Source material:
>>>>>

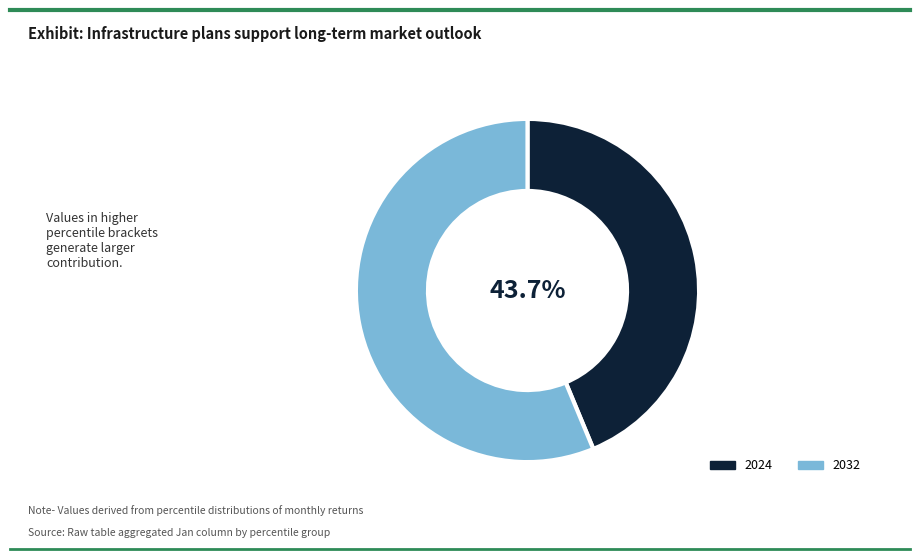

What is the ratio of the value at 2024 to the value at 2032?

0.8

<<<<<
>>>>>

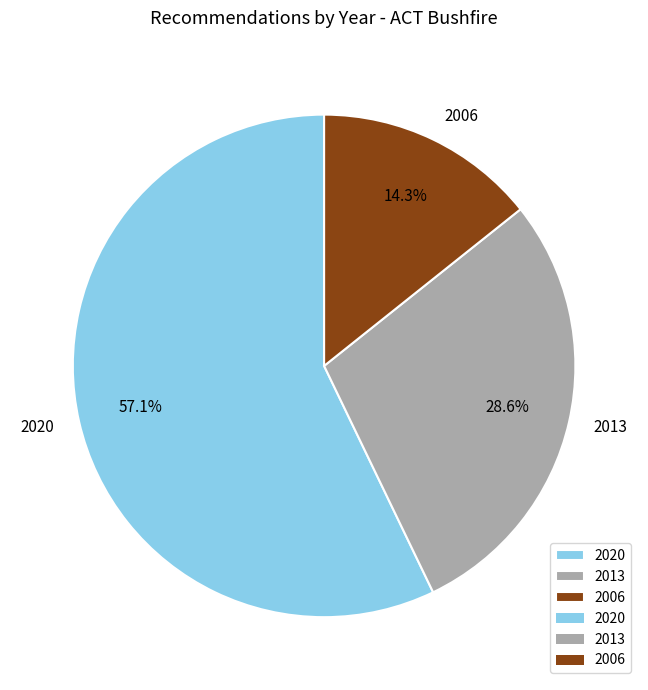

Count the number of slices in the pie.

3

<<<<<
>>>>>

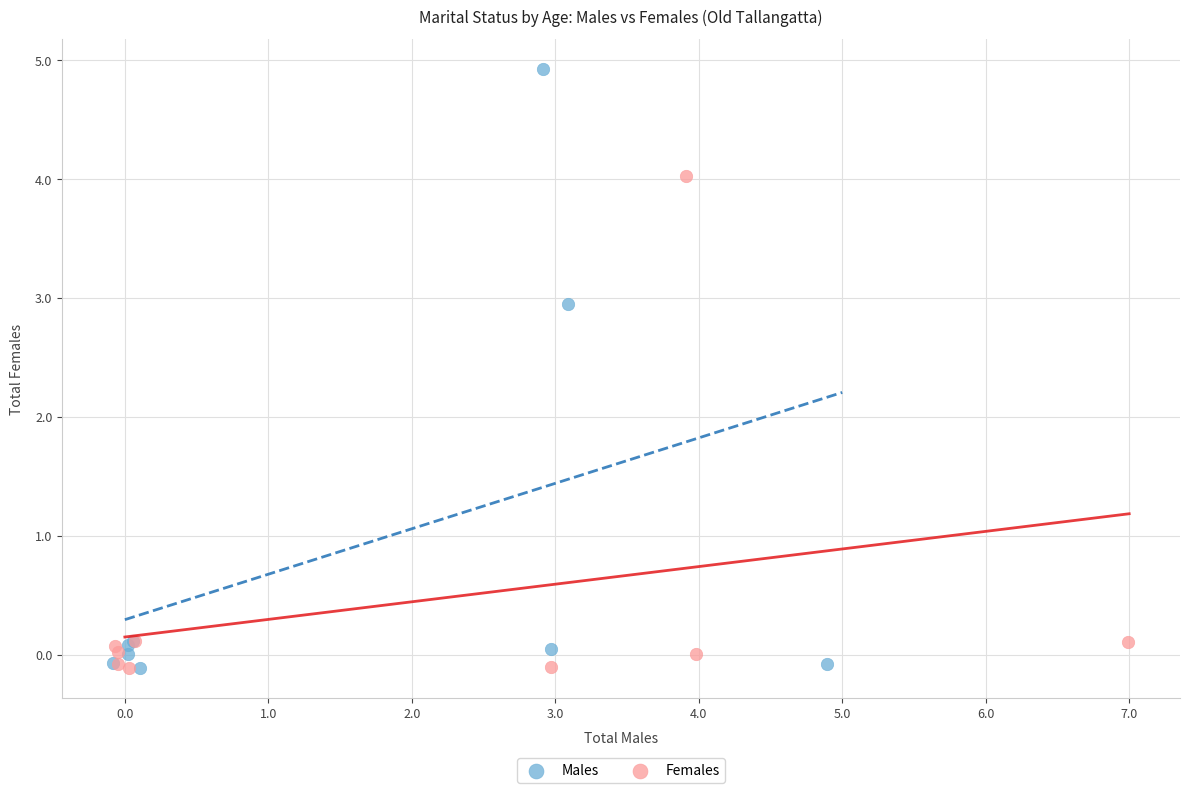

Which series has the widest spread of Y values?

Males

<<<<<

Your goal: Report how many lines in the rows above contain the string "Count". Output only the number.

Output of the exercise: 1